++++ TRECHO DO DOCUMENTO

Nesse espírito, o Exército é, para os membros do Capitanismo, uma organização que lhes permite uma “situação”, e por isso o passado não conta, nem o presente; apenas conta o futuro que querem construir. Aliás, é preciso assinalar que o passado não apenas não conta como eles, os membros do movimento, nada querem ter com ele. Isso apesar de que, quando ingressaram na carreira militar tinham (ou deveriam ter) consciência do que se dizia nos meios intelectuais à esquerda e liberais de uma maneira geral sobre o que tinha acontecido depois de 1964. O que indica que permanecem na carreira, chegando ao posto de Capitão, fazendo por desconhecer o passado da instituição a que pertencem por livre escolha. O que significa que o Exército nada significa para eles como vocação e missão.
O Capitão Luís Fernando afirma nada querer dizer sobre a “ditadura militar”, mas usa a expressão, seguramente sabendo que, ao usá-la, toma partido na grande crise em que se debatem as Forças Armadas. Por que digo isto? Porque há tempos, Oficial General na Reserva, amigo meu, falou-me de sua surpresa ao ouvir de jovens Oficiais da Marinha que eles faziam questão de desvincular-se de 1964.
Essa observação, já antiga, liga-se à “ditadura militar” do Capitão Luís Fernando e uma e outra apenas traduzem aquilo que escrevi, para espanto de muitos, por ocasião do infausto episódio que envolveu um Tenente do Exército no Rio de Janeiro: que o Exército está − e agora digo as Forças Armadas estão — vivendo um processo de anomia.
Uma das características da anomia é que a idéia que une os membros de uma dada organização já não é a mesma para todos os seus membros. Outra, é que alguns membros do grupo rejeitam as normas que regulam o comportamento dos que ao grupo pertencem. Insisto em “rejeitam”, porque não se trata de discordar, acatando as normas.

++++++++
++++ DADOS FORNECIDOS

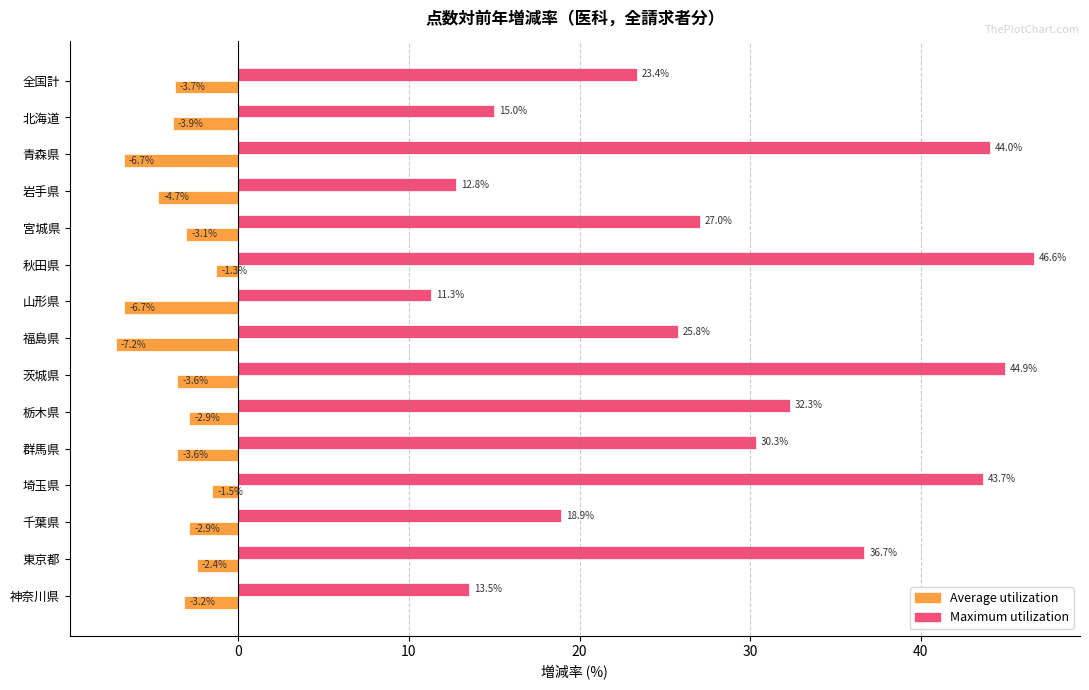

What value does the Maximum utilization series have at 茨城県?

44.9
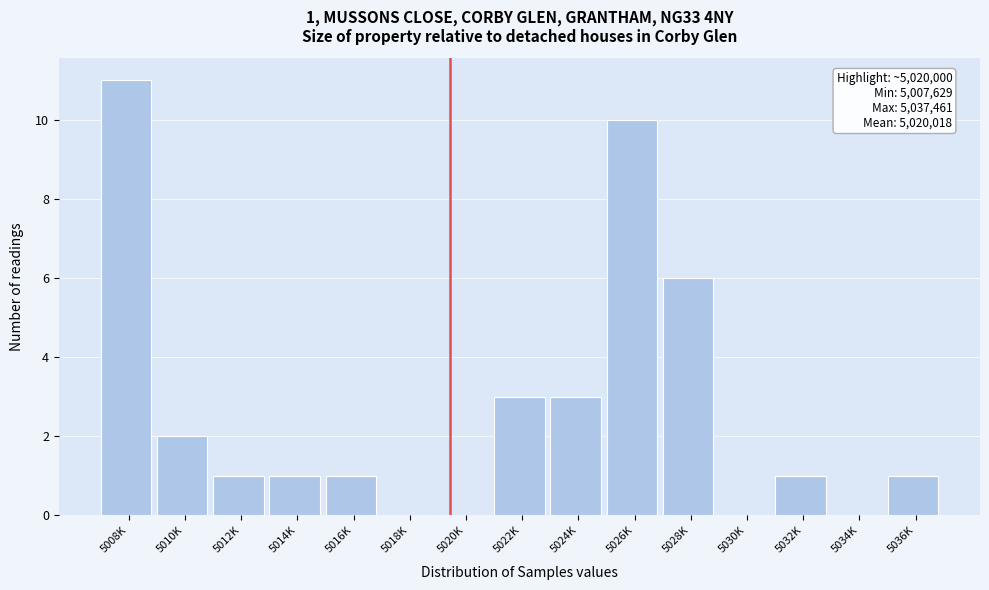

Reading left to right, extract all data points from this chart.

5008K=11	5010K=2	5012K=1	5014K=1	5016K=1	5018K=0	5020K=0	5022K=3	5024K=3	5026K=10	5028K=6	5030K=0	5032K=1	5034K=0	5036K=1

++++++++

# INSTRUÇÃO DE TRABALHO A
Liste todas as instituições militares mencionadas no texto sobre a anomia nas Forças Armadas.
# INSTRUÇÃO DE TRABALHO B
De acordo com o texto sobre a anomia nas Forças Armadas, o que causou surpresa ao Oficial General na Reserva?
# INSTRUÇÃO DE TRABALHO C
Prossiga com o texto sobre a anomia nas Forças Armadas a partir do ponto em que ele termina.

# RESPOSTA FINAL A
Exército, Forças Armadas, Marinha

# RESPOSTA FINAL B
Ouvir de jovens Oficiais da Marinha que eles faziam questão de desvincular-se de 1964.

# RESPOSTA FINAL C
Rejeitam-nas porque vêem nelas um elemento impeditivo da afirmação de sua individualidade, que julgam estar sendo negada pela organização. No momento em que essa consciência de rejeição se forma, os indivíduos que vivem esse processo de afastamento das normas gerais do grupo irão buscar fora dele, preferencialmente em outra organização ou na sociedade, normas outras que lhe permitam justificar a rejeição e que lhes permitam ou continuar pertencendo ao grupo ou dele se afastar.
Há mais. A anomia manifesta-se também quando o aparelho formal que controla o grupo pouco faz para que os membros dele tenham sempre presente a história da organização e, mais importante, sua missão. Uma organização que ao longo de sua história teve condições de afirmar-se como grupo diferenciado na sociedade por ter uma missão específica não se estrutura para oferecer a seus membros uma situação que sirva de trampolim ou passagem para outra situação mais confortável e menos onerosa em termos de compromissos e obrigações. Os partidos políticos − sobretudo quando se corromperam enquanto instituição − são o exemplo de organização-situação.
À medida que a história da organização se perde pela inércia do aparelho formal que a dirige, é apenas natural que a idéia de missão tenda a desaparecer. Ela se esvanecendo, os membros da organização não têm mais laços que os prendam a ela ou entre si, a não ser aqueles materiais (no sentido mais rasteiro da palavra) e se julgam com direito a invocar normas mais gerais para afirmar sua individualidade dentro e fora da organização. Invocam essas normas seja para alterar de cabo a rabo a organização, ou dela se afastar com glória ou ”martirizado” ao ser expulso.
A rejeição das normas é um ato individual; o esquecimento da História e do sentido de missão é coletivo, mas a responsabilidade maior pelo fato recai sobre os Comandos, se considerarmos as Forças Armadas.
É importante procurar estabelecer a semelhança ou diferença entre os Capitães de 1962 e os que integram, agora, o chamado Capitanismo.
Em 1962, Capitães, Majores e até mesmo Coronéis organizavam-se para oferecer resistência a qualquer movimento que, tendo início no Governo Goulart ou vindo de forças políticas organizadas fora do Governo, mas contando com seu apoio, pretendesse destruir a forma de governo e de organização da sociedade de então. Os que viveram aqueles meses sabem que a doutrina que inspirava os grupos que procuravam se organizar no País, sem coordenação praticamente até março de 1964, era em muitos casos defensiva − podendo, em alguns poucos deles, ser defensivo-ofensiva, como se evidenciou na ação dos Generais Luís Carlos Guedes, logo seguida (e sob o comando do comandante da IV RM) pela do General Mourão.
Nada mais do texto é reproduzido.